For this exercise, retype each line of the material below verbatim and omit any picture.

"""

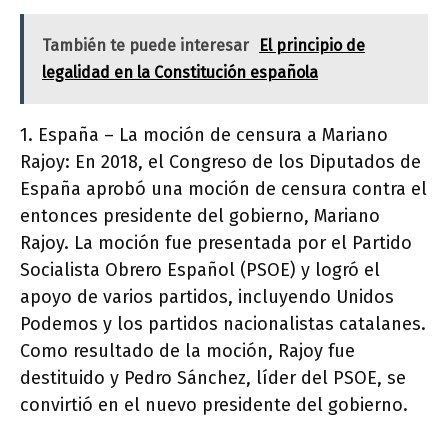
También te puede interesar
El principio de
legalidad en la Constitución española
1. España – La moción de censura a Mariano
Rajoy: En 2018, el Congreso de los Diputados de
España aprobó una moción de censura contra el
entonces presidente del gobierno, Mariano
Rajoy. La moción fue presentada por el Partido
Socialista Obrero Español (PSOE) y logró el
apoyo de varios partidos, incluyendo Unidos
Podemos y los partidos nacionalistas catalanes.
Como resultado de la moción, Rajoy fue
destituido y Pedro Sánchez, líder del PSOE, se
convirtió en el nuevo presidente del gobierno.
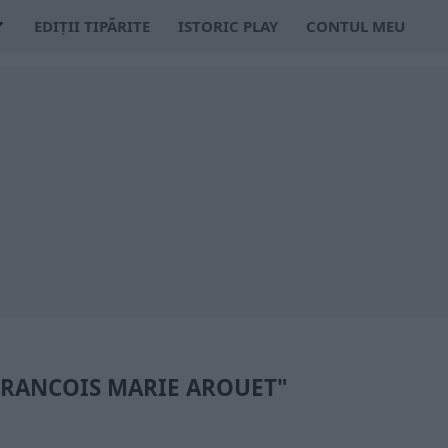
EDIȚII TIPĂRITE
ISTORIC PLAY
CONTUL MEU
"FRANCOIS MARIE AROUET"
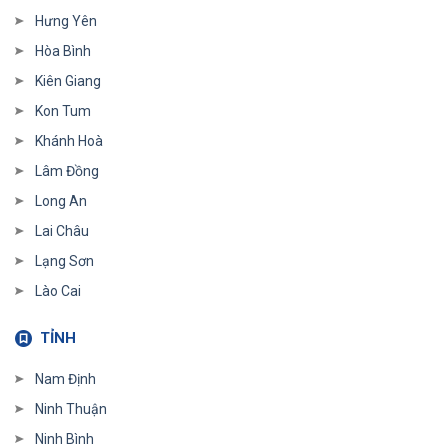
Hưng Yên
Hòa Bình
Kiên Giang
Kon Tum
Khánh Hoà
Lâm Đồng
Long An
Lai Châu
Lạng Sơn
Lào Cai
TỈNH
Nam Định
Ninh Thuận
Ninh Bình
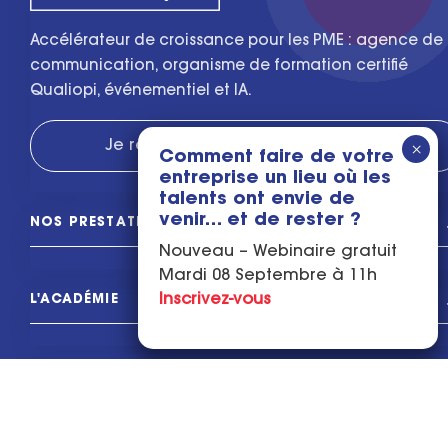
Accélérateur de croissance pour les PME : agence de
communication, organisme de formation certifié
Qualiopi, événementiel et IA.
Je réserve mon diagnostic gratuit
Comment faire de votre
entreprise un lieu où les
talents ont envie de
venir… et de rester ?
NOS PRESTATIONS
Nouveau – Webinaire gratuit
Mardi 08 Septembre à 11h
Inscrivez-vous
L'ACADÉMIE
CONTACTEZ-NOUS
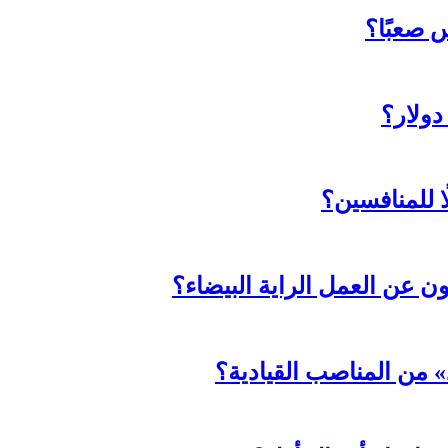
 صعبًا؟
ا للمنافسين؟
ثون عن العمل الراية البيضاء؟
د» من المناصب القيادية؟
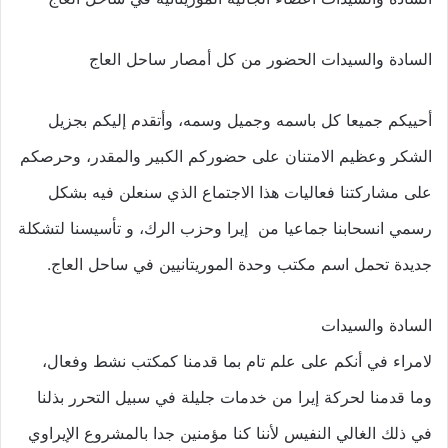
السادة والسيدات الحضور من كل أمصار ساحل العاج
أحييكم جميعا كل باسمه وجميل وسمه، وأتقدم إليكم بجزيل
الشكر وعظيم الامتنان على حضوركم الكبير والمقدر، وحرصكم
على مشاركتنا فعاليات هذا الاجتماع الذي سنعلن فيه بشكل
رسمي انسحابنا جماعيا من إيرا وحزب الرك، و تأسيسنا لتشكلة
جديدة تحمل اسم مكتب وحدة الموريتانيين في ساحل العاج.
السادة والسيدات
لامراء في أنكم على علم تام بما قدمنا كمكتب نشط وفعال،
وما قدمنا لحركة إيرا من خدمات جليلة في سبيل التحرر بذلنا
في ذلك الغالي النفيس لأننا كنا مؤمنين جدا بالمشروع الإيراوي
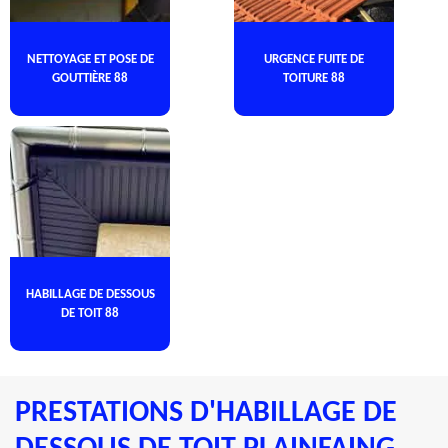
NETTOYAGE ET POSE DE
URGENCE FUITE DE
GOUTTIÈRE 88
TOITURE 88
HABILLAGE DE DESSOUS
DE TOIT 88
PRESTATIONS D'HABILLAGE DE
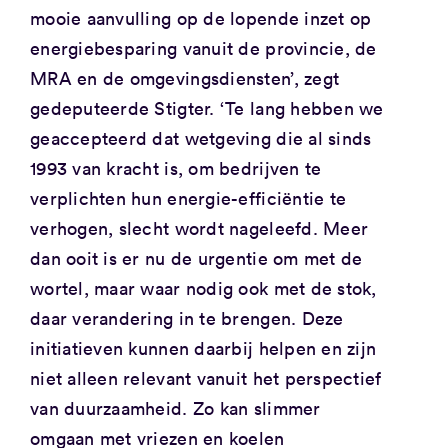
mooie aanvulling op de lopende inzet op
energiebesparing vanuit de provincie, de
MRA en de omgevingsdiensten’, zegt
gedeputeerde Stigter. ‘Te lang hebben we
geaccepteerd dat wetgeving die al sinds
1993 van kracht is, om bedrijven te
verplichten hun energie-efficiëntie te
verhogen, slecht wordt nageleefd. Meer
dan ooit is er nu de urgentie om met de
wortel, maar waar nodig ook met de stok,
daar verandering in te brengen. Deze
initiatieven kunnen daarbij helpen en zijn
niet alleen relevant vanuit het perspectief
van duurzaamheid. Zo kan slimmer
omgaan met vriezen en koelen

"""

Output of the task:
También te puede interesar
El principio de
legalidad en la Constitución española
1. España – La moción de censura a Mariano
Rajoy: En 2018, el Congreso de los Diputados de
España aprobó una moción de censura contra el
entonces presidente del gobierno, Mariano
Rajoy. La moción fue presentada por el Partido
Socialista Obrero Español (PSOE) y logró el
apoyo de varios partidos, incluyendo Unidos
Podemos y los partidos nacionalistas catalanes.
Como resultado de la moción, Rajoy fue
destituido y Pedro Sánchez, líder del PSOE, se
convirtió en el nuevo presidente del gobierno.
EDIȚII TIPĂRITE
ISTORIC PLAY
CONTUL MEU
"FRANCOIS MARIE AROUET"
Hưng Yên
Hòa Bình
Kiên Giang
Kon Tum
Khánh Hoà
Lâm Đồng
Long An
Lai Châu
Lạng Sơn
Lào Cai
TỈNH
Nam Định
Ninh Thuận
Ninh Bình
Accélérateur de croissance pour les PME : agence de
communication, organisme de formation certifié
Qualiopi, événementiel et IA.
Je réserve mon diagnostic gratuit
Comment faire de votre
entreprise un lieu où les
talents ont envie de
venir… et de rester ?
NOS PRESTATIONS
Nouveau – Webinaire gratuit
Mardi 08 Septembre à 11h
Inscrivez-vous
L'ACADÉMIE
CONTACTEZ-NOUS
 صعبًا؟
ا للمنافسين؟
ثون عن العمل الراية البيضاء؟
د» من المناصب القيادية؟
السادة والسيدات الحضور من كل أمصار ساحل العاج
أحييكم جميعا كل باسمه وجميل وسمه، وأتقدم إليكم بجزيل
الشكر وعظيم الامتنان على حضوركم الكبير والمقدر، وحرصكم
على مشاركتنا فعاليات هذا الاجتماع الذي سنعلن فيه بشكل
رسمي انسحابنا جماعيا من إيرا وحزب الرك، و تأسيسنا لتشكلة
جديدة تحمل اسم مكتب وحدة الموريتانيين في ساحل العاج.
السادة والسيدات
لامراء في أنكم على علم تام بما قدمنا كمكتب نشط وفعال،
وما قدمنا لحركة إيرا من خدمات جليلة في سبيل التحرر بذلنا
في ذلك الغالي النفيس لأننا كنا مؤمنين جدا بالمشروع الإيراوي
NETTOYAGE ET POSE DE
URGENCE FUITE DE
GOUTTIÈRE 88
TOITURE 88
HABILLAGE DE DESSOUS
DE TOIT 88
PRESTATIONS D'HABILLAGE DE
mooie aanvulling op de lopende inzet op
energiebesparing vanuit de provincie, de
MRA en de omgevingsdiensten’, zegt
gedeputeerde Stigter. ‘Te lang hebben we
geaccepteerd dat wetgeving die al sinds
1993 van kracht is, om bedrijven te
verplichten hun energie-efficiëntie te
verhogen, slecht wordt nageleefd. Meer
dan ooit is er nu de urgentie om met de
wortel, maar waar nodig ook met de stok,
daar verandering in te brengen. Deze
initiatieven kunnen daarbij helpen en zijn
niet alleen relevant vanuit het perspectief
van duurzaamheid. Zo kan slimmer
omgaan met vriezen en koelen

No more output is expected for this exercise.